Battaglia: Let me be clear. I'm not against social media or digital platforms. That's just one more method of communication, one more aspect of technology we can use to spread the Gospel. Our object as media missionaries is to go where people are, and that's not a geographical point on a map. It can be ethereal, as well. So, if we are to go where people are, and many are on the internet or using social media, then it's our responsibility to engage those media and redeem them, as well.

The only caveat I have for our use of these platforms is that we do not substitute the assembling of ourselves for building true community for a vicarious form of community that cannot meet the human need for personal interaction, as I've stated above.

CP: What are the benefits to social media and how can we use it to build true community?

Battaglia: Social media should be a means to an end and not an end in itself.

It's great for keeping in touch easily, sharing information, encouraging each other, etc.

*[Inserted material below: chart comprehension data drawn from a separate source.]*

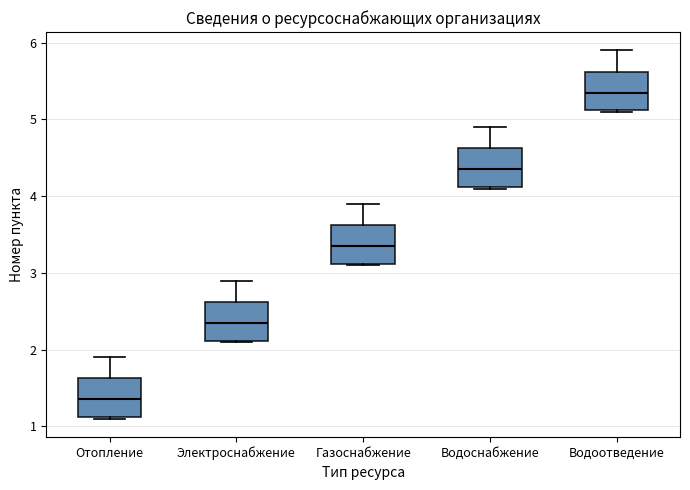

Which box has the highest median line?

Водоотведение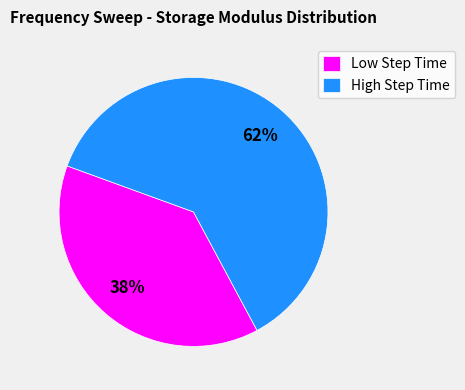

Is it true that High Step Time is 71% of the pie?

False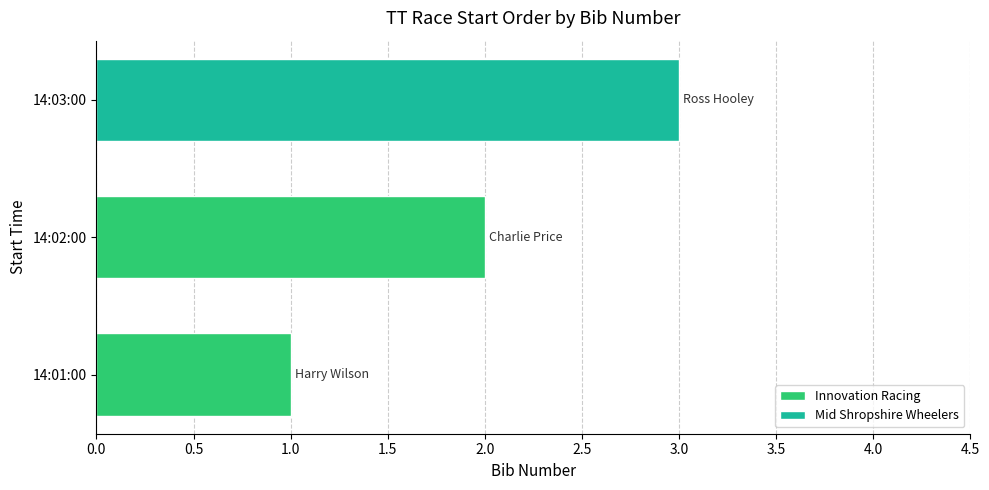

At which category does the chart reach its minimum across all series?

14:01:00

That's an information exchange, not a community. That's an adjunct for true community ... a stepping stone to encouraging people to gather, intersect, share burdens, rejoice, etc.

We can use it for expressing positive feedback and exchanging information and stimulating people to then do something representing community by going to feed the homeless, helping a neighbor, gathering in a small group, attending an event, making a date to meet someone, etc.

In this sense, it aids in the opportunity for community to happen.

CP: What advice do you have for parents on disconnecting kids from their devices so they can learn to develop real relationships and develop communication skills?

Battaglia: I really believe that simply telling kids to stay off their phones and social media is never going to be the answer. Instead, I have one practical way in which to try changing the conversation.

Right now, they only know the counterfeit community of online identification. We have to expose them to the real thing. Once they see another side of what a community looks like, feels like, etc., they may choose to change.

So, let's start with the question of why did God choose to plant Adam and Even in a garden and not in a city?

Because being around God's creation points to God and peace rather than being in an environment stripped of God. God creates nature, and man creates anti-nature. I do not believe that true community can be achieved via social-media interaction simply because it lacks this basic ingredient of God's creation and order.

When I want to find out what nature's best plan is for humans to experience peace and fulfillment, I usually go to Scripture. There are many life principles that can be mined from the riches in that book.

Yes, there is an undeniable link between the God of the universe and the universe itself, just as artists have a spiritual connection with their art and often create art that reflects what's deep down in their souls. Nature is God's silent language to us that reveals much about His character. We see order, beauty, purpose, and breathtaking majesty, as well as force and power and even destruction.

I really believe the trend toward urban gardening and the increase in millennials leaving the corporate world in favor of organic farming careers (according to latest stats by the U.S. Department of Agriculture) is fueled by an innate drive for people to experience the peace of God in the midst of urban culture that sucks life from us and from our spirits.

So, one practical way to engage our young people might actually be for adults to tap into this new appreciation for nature and gardening and make time to do these things together.